Farm groups says U.S. tariffs on Canadian grain will cost farmers and families on both sides of the border

Feb 3, 2025 | 3:35 PM

The U.S. is Canada’s sixth largest market for non-durum wheat, fourth largest market for durum wheat, second largest market for barley, and largest market for oats.

Dean Dias with Cereals Canada is raising alarms about the severe economic impact that the tariffs will have on the Canadian agriculture sector and the national economy.

“The implementation of significant tariffs on Canadian cereal grains and ingredients will drastically impact their availability in North America, leading to increased costs for food processors, lower returns for farmers, and higher grocery bills for American families,” Dias said. “Our team is working with governments and stakeholders on both sides of the border to mitigate the impact of the tariffs.”

Canada and the U.S. have benefitted from reliable two-way trade, with Canada exporting its cereals to the U.S. and importing consumer products that are vital to Canadian farmers, including input supplies and machinery, from the U.S.

Dias said the disruption stands to not only jeopardize Canada’s export position and farmers’ incomes, but also the relationship between Canada and the U.S.

“Canadian ingredients are an integral part of U.S. food processing,” he said. “The U.S. currently depends on Canada for over half of its durum wheat use and over half of its oats use and, unfortunately, these tariffs will ultimately be passed on to American consumers.”

The U.S. administration’s decision to impose a 25 per cent tariff on Canadian grain and grain products, set to take effect tomorrow, will drive up the cost of essential food staples for American families, according to Grain Growers of Canada (GGC) executive director Kyle Larkin.

“This isn’t just a tariff on Canadian farmers—it’s a tax on every American family purchasing loaf of bread, oatmeal, canola oil, and other food staples at the grocery store,” Larkin said. “A 25 per cent tariff is, in effect, a 25 per cent tax on American consumers.”

Larkin said it isn’t just a tariff on Canadian farmers — it’s a tax on every American family purchasing loaf of bread, oatmeal, canola oil, and other food staples at the grocery store.

These imports include wheat for bread, durum for pasta, oats for food products, canola for oil and biofuels, barley for feed and brewing, and other grain and grain products for widespread usage.

As of 2023, Canadian wheat exports to the U.S. totaled over $1 billion, oats reached $580 million, barley accounted for over $200 million, and canola exports — crucial for cooking oil and biofuels — were valued at $8.5 billion.

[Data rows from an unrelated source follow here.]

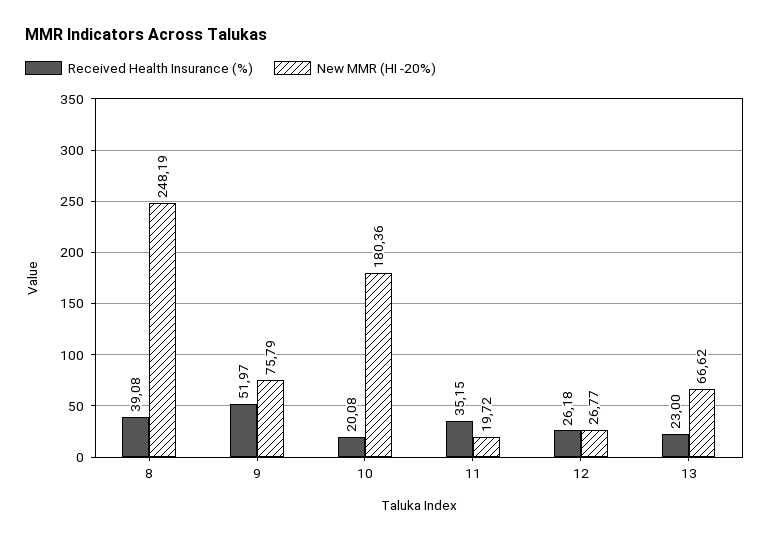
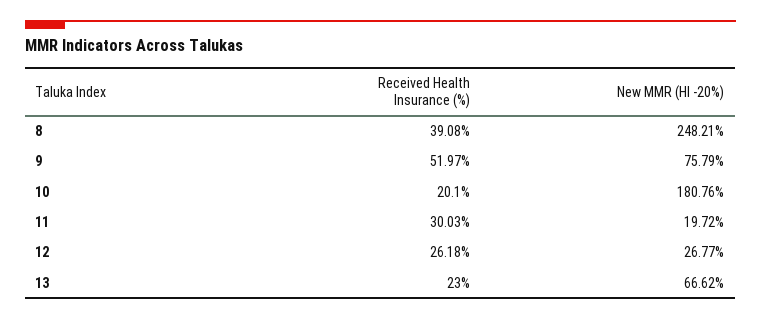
New MMR (HI -20%), 8: 248.19 -> 248.21
Received Health Insurance (%), 10: 20.08 -> 20.1
New MMR (HI -20%), 10: 180.36 -> 180.76
Received Health Insurance (%), 11: 35.15 -> 30.03

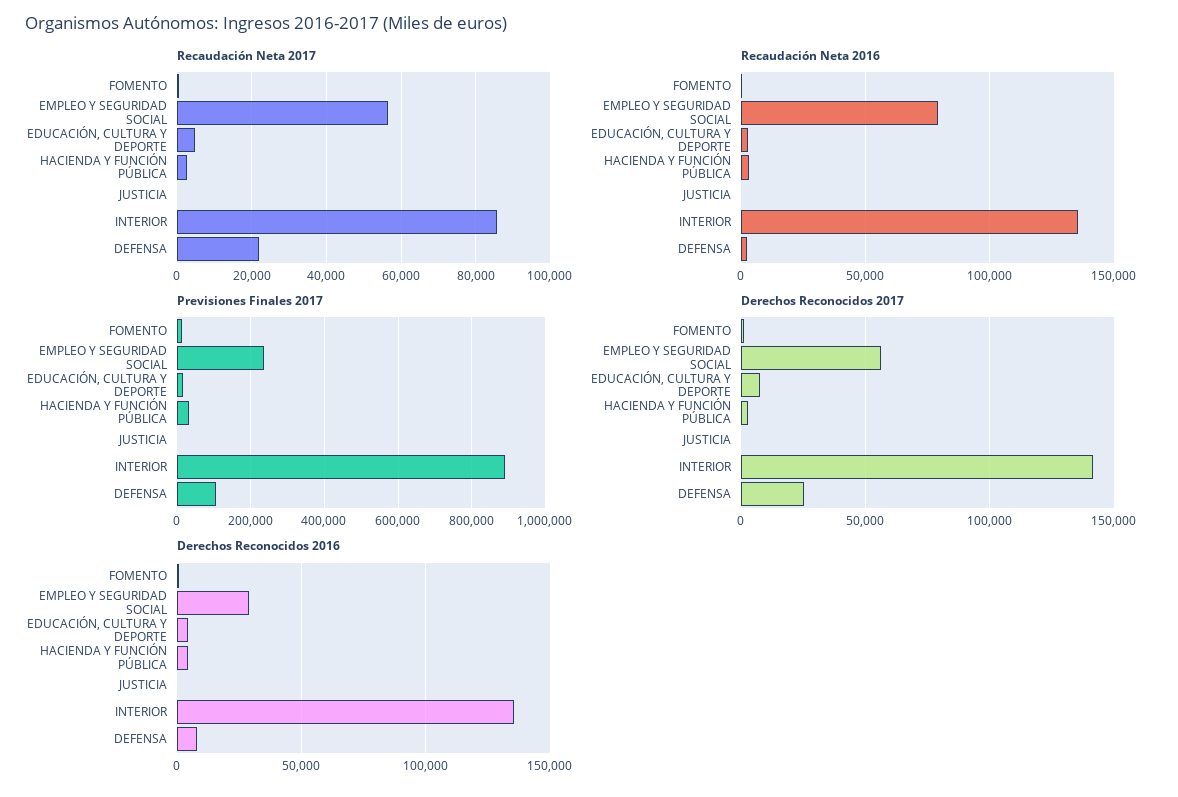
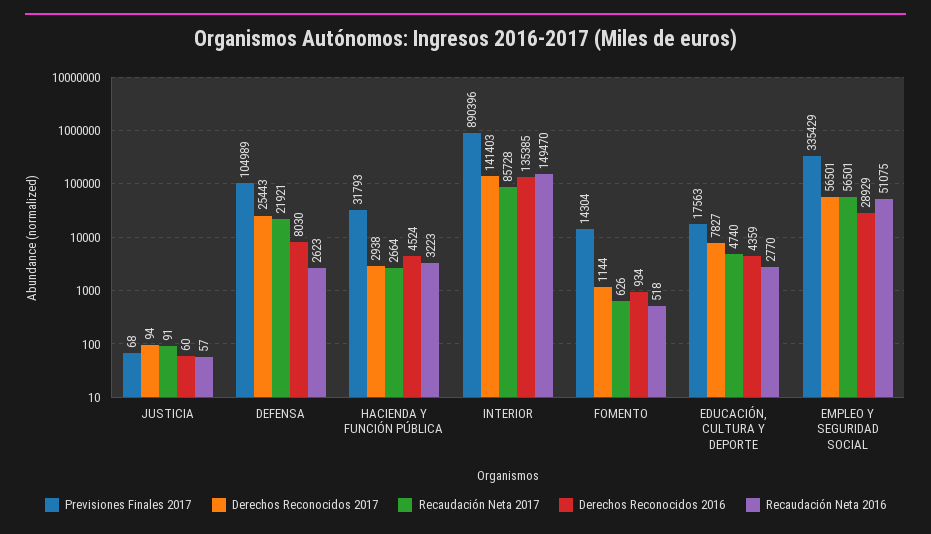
Recaudación Neta 2016, EMPLEO Y SEGURIDAD SOCIAL: 80000 -> 51075
Recaudación Neta 2016, INTERIOR: 135000 -> 149470
Previsiones Finales 2017, EMPLEO Y SEGURIDAD SOCIAL: 240000 -> 335429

Canadian agri-food producers deplore the decision of the United States to implement tariffs on imports from Canada and Mexico.

Canadian Agri-Food Trade Alliance (CAFTA) President Greg Northey said they have always advocated for free and open trade in agriculture and agri-food to benefit consumers, farmers and producers.

“These tariffs will drive up costs, disrupt supply chains, and harm American, Canadian, and Mexican consumers and producers,” Northey said.

North America’s integrated supply chains set the standard for global trade, allowing farmers and food producers to compete on the world stage while keeping prices affordable for families.

Northey said the unnecessary tariffs threaten to unravel decades of cooperation, raising costs, creating instability, and putting livelihoods at risk.